2,800 crowdsourcing and crowdfunding sites
Editor's Note: Andrés Uribe of Expedition PR writes in to explain why mobile presents a huge opportunity for crowdfunding platforms.
It’s undeniable that the rate at which Americans are adapting to mobile technologies is impressive to say the least. Currently, according to Pew Internet & American Life Project, 2013, 56% of American adults are now smartphone owners.
This number increases dramatically when you look at American adults between the ages of 24 – 35 earning $100,000 or more a year; over 87% in this category own a smartphones. Coincidently, when you look at who is contributing to crowdfunding campaigns, according to the American Dream Composite Index, it’s 24-35 year olds earning $100,000 or more.
Additionally, according to an 11Mark Survey, 75% of people bring their phones with them to the bathroom (and according to a Wilson Electronics study, 15% of people have answered their phones while having sex). Given that the smartphone is used by over 87% of the people who are most likely to contribute to crowdfunding campaigns, and they are on their smartphones nearly all the time, most crowdfunding sites should have a mobile app. Unfortunately though, this is not the case.
Only one out of the top five crowdfunding sites, according to a recent Forbes article, has a mobile app (Kickstarter just launched an app in February of this year). Given that a mobile app is such a natural platform for a crowdfunding sites to be on, it’s a wonder why more sites haven’t developed an app yet. So in an effort to help crowdfunding sites realize the importance of a mobile app, here are two more reasons why crowdfunding sites need mobile apps:
There is a strong link between the success rate of a crowdfunding campaign and social media interaction during the campaign. According to Fundable.com, for every order of magnitude increase in Facebook friends, 10, 100, 1000, the probability of success increases drastically, 9%, 20%, 40%, respectfully.

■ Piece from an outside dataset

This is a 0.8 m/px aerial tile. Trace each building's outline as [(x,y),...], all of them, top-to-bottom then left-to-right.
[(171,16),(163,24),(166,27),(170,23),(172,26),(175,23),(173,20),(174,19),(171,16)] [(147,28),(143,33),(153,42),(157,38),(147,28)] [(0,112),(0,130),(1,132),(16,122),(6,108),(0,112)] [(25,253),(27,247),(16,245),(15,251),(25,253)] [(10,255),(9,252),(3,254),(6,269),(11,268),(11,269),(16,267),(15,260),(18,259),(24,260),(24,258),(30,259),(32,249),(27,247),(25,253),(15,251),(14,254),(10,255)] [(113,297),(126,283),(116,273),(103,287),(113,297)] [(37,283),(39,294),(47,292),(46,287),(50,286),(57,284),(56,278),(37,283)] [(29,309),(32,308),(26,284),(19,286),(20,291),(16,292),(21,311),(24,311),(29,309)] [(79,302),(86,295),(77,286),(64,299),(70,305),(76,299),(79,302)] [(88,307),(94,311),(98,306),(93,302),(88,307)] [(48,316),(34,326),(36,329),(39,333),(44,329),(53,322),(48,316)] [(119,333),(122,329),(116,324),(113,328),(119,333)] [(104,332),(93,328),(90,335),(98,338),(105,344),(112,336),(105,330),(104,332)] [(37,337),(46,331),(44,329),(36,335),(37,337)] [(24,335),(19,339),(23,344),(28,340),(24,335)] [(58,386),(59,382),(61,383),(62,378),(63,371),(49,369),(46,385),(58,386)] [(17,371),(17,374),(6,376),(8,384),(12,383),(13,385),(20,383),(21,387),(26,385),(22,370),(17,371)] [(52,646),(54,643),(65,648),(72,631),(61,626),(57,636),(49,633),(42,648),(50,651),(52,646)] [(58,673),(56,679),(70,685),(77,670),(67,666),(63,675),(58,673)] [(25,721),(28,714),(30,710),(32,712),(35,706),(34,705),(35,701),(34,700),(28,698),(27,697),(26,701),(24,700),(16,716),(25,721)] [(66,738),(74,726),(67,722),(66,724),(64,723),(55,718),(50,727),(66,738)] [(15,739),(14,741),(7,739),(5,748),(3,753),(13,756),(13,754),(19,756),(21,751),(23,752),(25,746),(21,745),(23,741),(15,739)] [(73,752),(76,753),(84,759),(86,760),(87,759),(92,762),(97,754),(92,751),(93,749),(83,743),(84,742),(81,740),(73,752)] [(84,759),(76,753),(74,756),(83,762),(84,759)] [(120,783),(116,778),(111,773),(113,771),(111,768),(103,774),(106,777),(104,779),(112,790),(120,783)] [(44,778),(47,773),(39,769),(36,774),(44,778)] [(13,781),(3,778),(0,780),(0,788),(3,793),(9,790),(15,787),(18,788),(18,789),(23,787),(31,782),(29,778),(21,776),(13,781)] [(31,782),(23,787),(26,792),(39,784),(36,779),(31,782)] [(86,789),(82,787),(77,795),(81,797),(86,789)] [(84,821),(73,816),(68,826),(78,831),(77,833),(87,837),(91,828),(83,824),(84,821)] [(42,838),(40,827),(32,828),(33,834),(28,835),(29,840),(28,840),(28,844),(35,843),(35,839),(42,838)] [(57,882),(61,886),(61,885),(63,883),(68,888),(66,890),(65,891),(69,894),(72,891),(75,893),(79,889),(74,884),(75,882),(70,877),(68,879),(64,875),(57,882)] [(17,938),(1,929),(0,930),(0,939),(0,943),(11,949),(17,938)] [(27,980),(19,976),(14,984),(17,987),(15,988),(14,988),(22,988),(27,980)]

There is also a strong link between social media usage and mobile apps. According to Edison Research, 54% of Facebook users have accessed the site via a mobile phone, and 33% use a phone as their primary way to access Facebook. And Twitter says that 60% of their users access the site through a mobile device. Both these statistics have shown steady increase over the years.
Currently though, there is no link (except for Kickstarter) between top crowdfunding sites and mobile apps. Should someone access their social media network from a mobile device (which, as previously mentioned, is common) and see an ad for a friend’s crowdfunding campaign, their options for donating on the spot are bleak. They would either have to attempt to navigate a site that has no mobile app and is not even mobile optimized (none of the top 5 previously mentioned have mobile optimized websites), or they would have to go and find computer before they contribute funds. Based on these scenarios, one might infer that a crowdfunding site that made it easy for users to convert over mobile has the potential to see a higher campaign success rate.
If you’ve ever walked up to a cash register, saw something cool at the last second and bought it, then you know the feeling of an impulse buy. Something really sparked your interest, your wallet was already out and it only took you an extra second to give it to the cashier and make the purchase. You never really had a chance. Well this phenomenon is no longer restricted to last minuet in store purchases.
According to a study by Rackspace, 17% of respondents said that mobile devices have increased their impulse purchases. Even more interesting though, among 18-34 year olds, 62% admitted to impulse buying with their mobile devices. Or in other words, a large portion of one of the main groups who contribute to crowdfunding projects are impulsively pouring money away on their smartphones, yet the majority of crowdfunding sites seem uninterested in capturing a piece of this pie.
While it is possible to go on with statistics about the power of mobile when it comes to consumer interaction and spending, I’ll save you and leave you with this Slideshare from Mobify and a quick summary instead; mobile is projected to clear $243.5 billion in transactions this year and will do more than double that by 2015. While crowdfunding has seen considerable growth recently, over the past three years especially, there is still room for considerable gains. I look forward to reading stats on how mobile is contributing to Kickstarter, and eventually all crowdfunding campaign’s success rates and dollars raised.